Coming out as genderqueer has been difficult and I’ve only told a few close friends. I don’t know how to come out; I feel it is easier to understand someone who physically transitions from one gender to the other.  It can be much harder for someone who looks the same but wants to be called by a different name, use different pronouns or starts using the accessible toilets.  It’s a challenge trying to educate friends and colleagues about who I really am, but like tonight, it’s easier with complete strangers.

I prefer gender-neutral pronouns, but rarely correct people using female ones for me, especially at work, whether it’s a staff-member or client. It’s still a tricky place for me, where people ‘she’ me all the time and refer to me as ‘her’ or a ‘lady’, which makes me shudder. I do find it amusing and odd though when people refer to me as ‘he’. I find it uncomfortable to be referred to as male and I think this feeling is more to do with where I am at and not feeling trans* enough. Another genderqueer friend explained her need to retain female pronouns so she wouldn’t disappear within the trans* spectrum and lose who she is while presenting as quite masculine.

What other people see and think about me is both important and not. It’s important for me feel that I fit in somewhere, to be seen or heard as part of the wider trans* community, but sometimes I’m not even acknowledged; sometimes I feel rejected by binary members of the trans* community and I wish I could say “Hi, my name is… and I am genderqueer and not invisible”. But in a world still set-up for men and women it’s hard to navigate if you identify outside, as non-binary, even in a community where gender should be fluid. Because of this treatment and my own lack of confidence, I question if I am trans* enough. Sometimes I feel being myself and choosing not to bind and keeping my name, is that my gender identity and pronouns aren’t respected. However, when I feel insecure about my genderqueerness I do bind my chest, as if to conform to other people’s expectations of what trans* or genderqueer should be.

Now I deal with gendered things on a day-to-day basis – some days are good and some bad. I might feel jealous when I see an acquaintance who has had chest surgery, or I may be perfectly content with the way my body is. Choosing the middle of the road wasn’t going to be easy and I think in a way it shows how hormones could help but wouldn’t suddenly change everything and make it better. It’s a far cry though from the beginning of my gender journey, when I was questioning all. The community didn’t know who or what I was (I don’t think I did either at the time). It was almost like I was too lesbian/female to be seen as queer or possibly trans*?

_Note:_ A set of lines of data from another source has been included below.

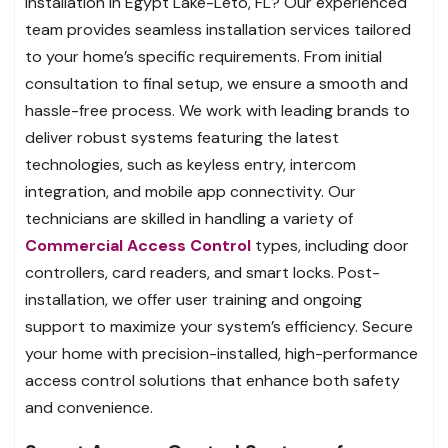
installation in Egypt Lake-Leto, FL? Our experienced
team provides seamless installation services tailored
to your home’s specific requirements. From initial
consultation to final setup, we ensure a smooth and
hassle-free process. We work with leading brands to
deliver robust systems featuring the latest
technologies, such as keyless entry, intercom
integration, and mobile app connectivity. Our
technicians are skilled in handling a variety of
Commercial Access Control
types, including door
controllers, card readers, and smart locks. Post-
installation, we offer user training and ongoing
support to maximize your system’s efficiency. Secure
your home with precision-installed, high-performance
access control solutions that enhance both safety
and convenience.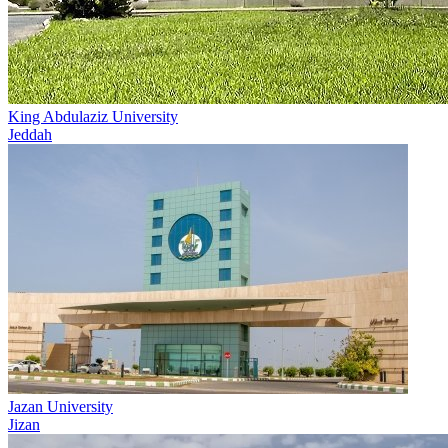
King Abdulaziz University
Jeddah
Jazan University
Jizan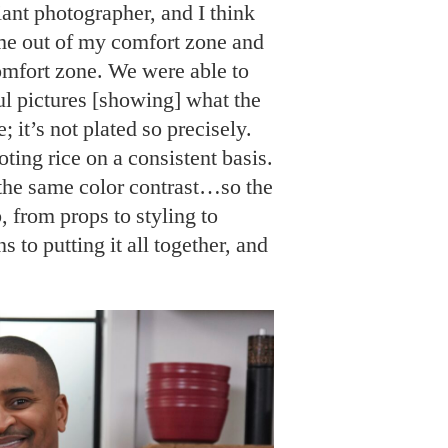
liant photographer, and I think
 me out of my comfort zone and
comfort zone. We were able to
ul pictures [showing] what the
e; it’s not plated so precisely.
ooting rice on a consistent basis.
s the same color contrast…so the
b, from props to styling to
s to putting it all together, and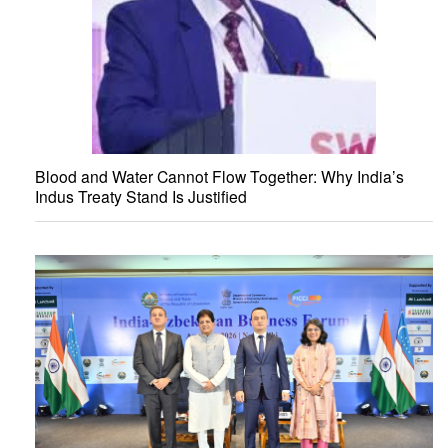
Blood and Water Cannot Flow Together: Why India’s
Indus Treaty Stand Is Justified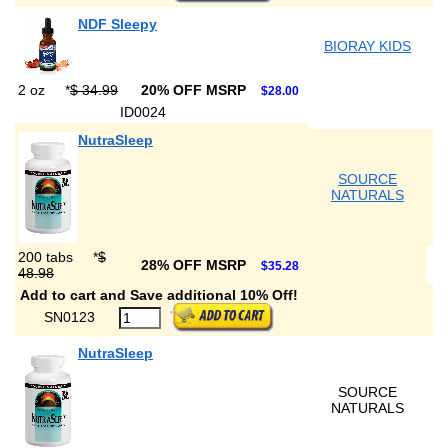
NDF Sleepy
BIORAY KIDS
2 oz
*
$ 34.99
20% OFF MSRP
$28.00
ID0024
NutraSleep
SOURCE
NATURALS
200 tabs
*
$
28% OFF MSRP
$35.28
48.98
Add to cart and Save additional 10% Off!
SN0123
NutraSleep
SOURCE
NATURALS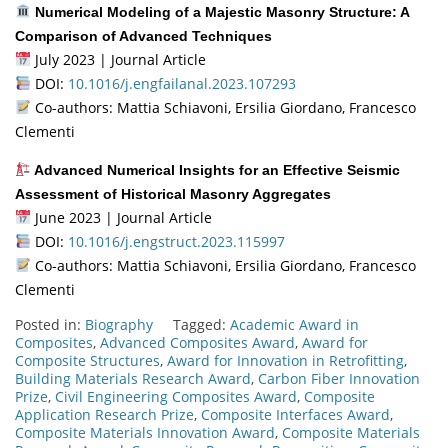
Numerical Modeling of a Majestic Masonry Structure: A
Comparison of Advanced Techniques
July 2023 | Journal Article
DOI:
10.1016/j.engfailanal.2023.107293
Co-authors: Mattia Schiavoni, Ersilia Giordano, Francesco
Clementi
Advanced Numerical Insights for an Effective Seismic
Assessment of Historical Masonry Aggregates
June 2023 | Journal Article
DOI:
10.1016/j.engstruct.2023.115997
Co-authors: Mattia Schiavoni, Ersilia Giordano, Francesco
Clementi
Posted in:
Biography
Tagged:
Academic Award in
Composites
,
Advanced Composites Award
,
Award for
Composite Structures
,
Award for Innovation in Retrofitting
,
Building Materials Research Award
,
Carbon Fiber Innovation
Prize
,
Civil Engineering Composites Award
,
Composite
Application Research Prize
,
Composite Interfaces Award
,
Composite Materials Innovation Award
,
Composite Materials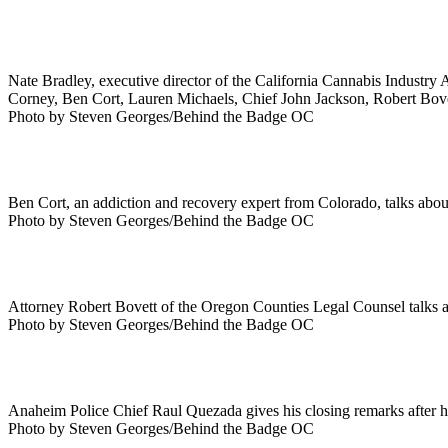
Nate Bradley, executive director of the California Cannabis Industry A
Corney, Ben Cort, Lauren Michaels, Chief John Jackson, Robert Bove
Photo by Steven Georges/Behind the Badge OC
Ben Cort, an addiction and recovery expert from Colorado, talks about 
Photo by Steven Georges/Behind the Badge OC
Attorney Robert Bovett of the Oregon Counties Legal Counsel talks a
Photo by Steven Georges/Behind the Badge OC
Anaheim Police Chief Raul Quezada gives his closing remarks after h
Photo by Steven Georges/Behind the Badge OC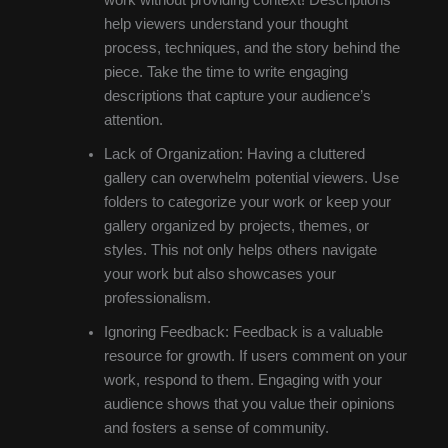
help viewers understand your thought
process, techniques, and the story behind the
piece. Take the time to write engaging
descriptions that capture your audience’s
attention.
Lack of Organization: Having a cluttered
gallery can overwhelm potential viewers. Use
folders to categorize your work or keep your
gallery organized by projects, themes, or
styles. This not only helps others navigate
your work but also showcases your
professionalism.
Ignoring Feedback: Feedback is a valuable
resource for growth. If users comment on your
work, respond to them. Engaging with your
audience shows that you value their opinions
and fosters a sense of community.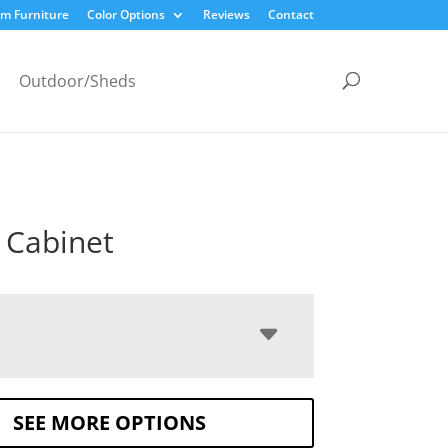
m Furniture
Color Options
Reviews
Contact
Outdoor/Sheds
 Cabinet
SEE MORE OPTIONS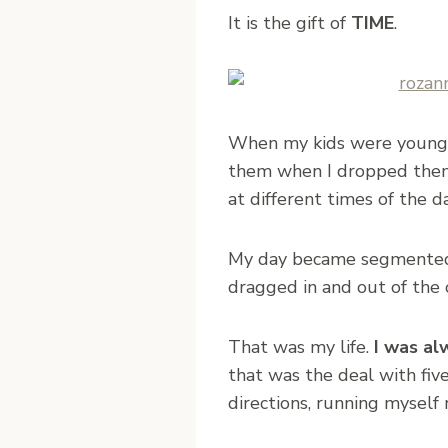
It is the gift of
TIME
.
When my kids were younger 
them when I dropped them o
at different times of the da
My day became segmented 
dragged in and out of the c
That was my life.
I was al
that was the deal with fiv
directions, running myself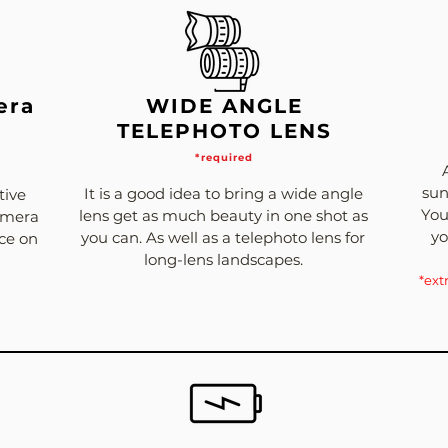
era
WIDE ANGLE
TELEPHOTO LENS
*required
sun
It is a good idea to bring a wide angle
tive
You
lens get as much beauty in one shot as
Camera
yo
you can. As well as a telephoto lens for
nce on
long-lens landscapes.
*ext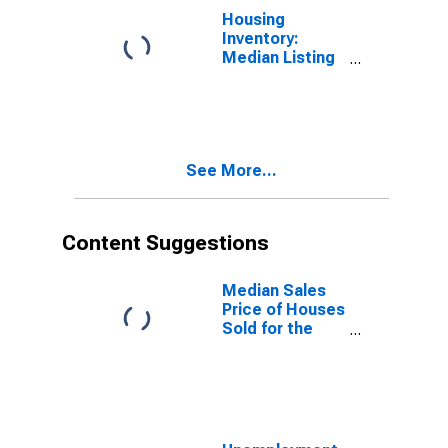
Housing
Inventory:
Median Listing
Price Year-
Over-Year in
Trumbull
County, OH
See More...
Content Suggestions
Median Sales
Price of Houses
Sold for the
United States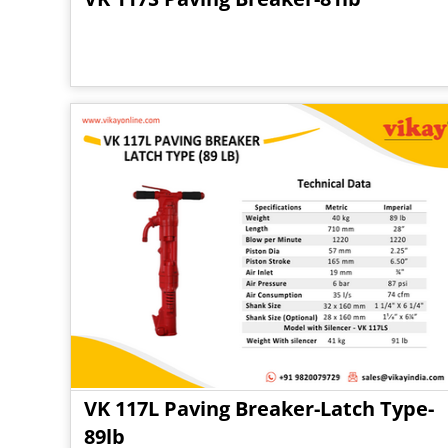
VK 117L Paving Breaker-Latch Type-
89lb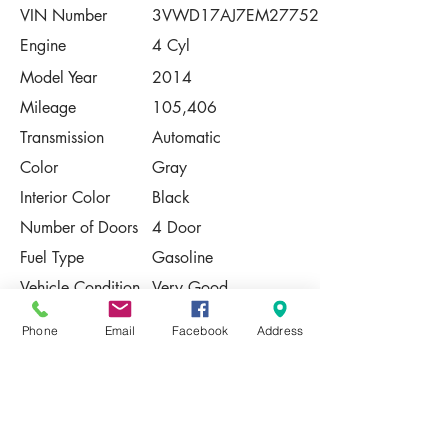
VIN Number
3VWD17AJ7EM277521
Engine
4 Cyl
Model Year
2014
Mileage
105,406
Transmission
Automatic
Color
Gray
Interior Color
Black
Number of Doors
4 Door
Fuel Type
Gasoline
Vehicle Condition
Very Good
Contact Us
Phone
Email
Facebook
Address
Share
Please Note:
This vehicle is subject to prior sale. The
pricing, equipment, specifications, and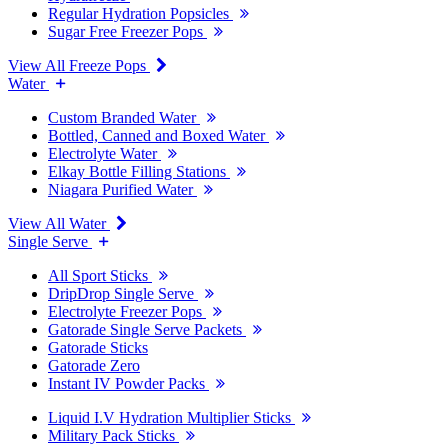
Regular Hydration Popsicles
Sugar Free Freezer Pops
View All Freeze Pops
Water
Custom Branded Water
Bottled, Canned and Boxed Water
Electrolyte Water
Elkay Bottle Filling Stations
Niagara Purified Water
View All Water
Single Serve
All Sport Sticks
DripDrop Single Serve
Electrolyte Freezer Pops
Gatorade Single Serve Packets
Gatorade Sticks
Gatorade Zero
Instant IV Powder Packs
Liquid I.V Hydration Multiplier Sticks
Military Pack Sticks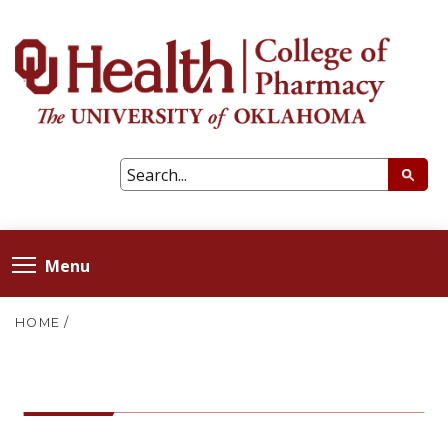
Menu
HOME
/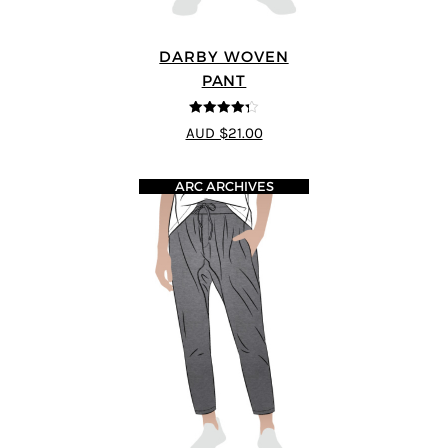
DARBY WOVEN
PANT
4.25
out of
AUD $21.00
5
ARC ARCHIVES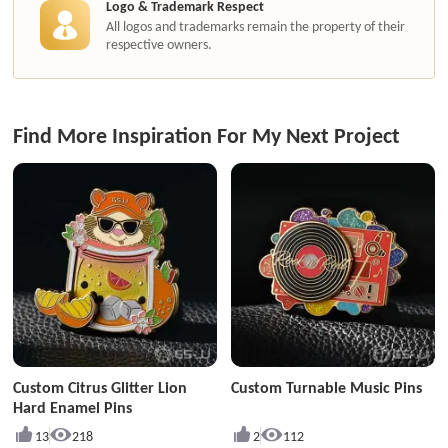
Logo & Trademark Respect
All logos and trademarks remain the property of their
respective owners.
Find More Inspiration For My Next Project
Custom Citrus Glitter Lion
Custom Turnable Music Pins
Hard Enamel Pins
13
218
2
112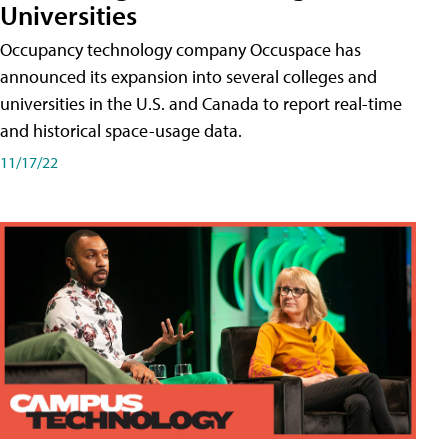
Universities
Occupancy technology company Occuspace has
announced its expansion into several colleges and
universities in the U.S. and Canada to report real-time
and historical space-usage data.
11/17/22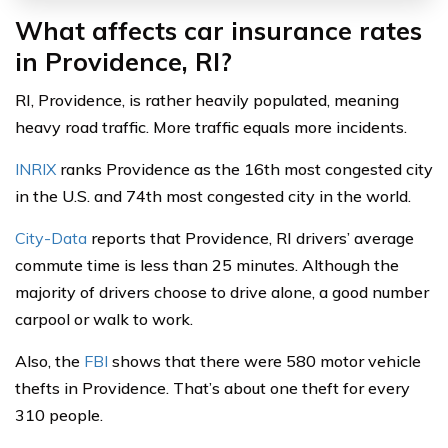
What affects car insurance rates
in Providence, RI?
RI, Providence, is rather heavily populated, meaning
heavy road traffic. More traffic equals more incidents.
INRIX
ranks Providence as the 16th most congested city
in the U.S. and 74th most congested city in the world.
City-Data
reports that Providence, RI drivers’ average
commute time is less than 25 minutes. Although the
majority of drivers choose to drive alone, a good number
carpool or walk to work.
Also, the
FBI
shows that there were 580 motor vehicle
thefts in Providence. That’s about one theft for every
310 people.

In the end I just try to enjoy my journey and survive in a mostly binary world. Throughout my own journey I have sought-out people who might be sharing a similar path to me, hoping to simply talk to someone who might understand. Meeting with other genderqueer individuals makes me feel understood and almost a peace with myself. No one else seems to ‘get me’ and more importantly it is hard for me to talk about some stuff that I think other people won’t get. I end up holding myself back, not talking, not expressing how I feel and possibly isolating myself further. My mentors are what help me get through these rocky periods in my genderqueer journey. Many of these mentors are online acquaintances or people who I now call friends – I don’t think some of them know how much their words have helped me.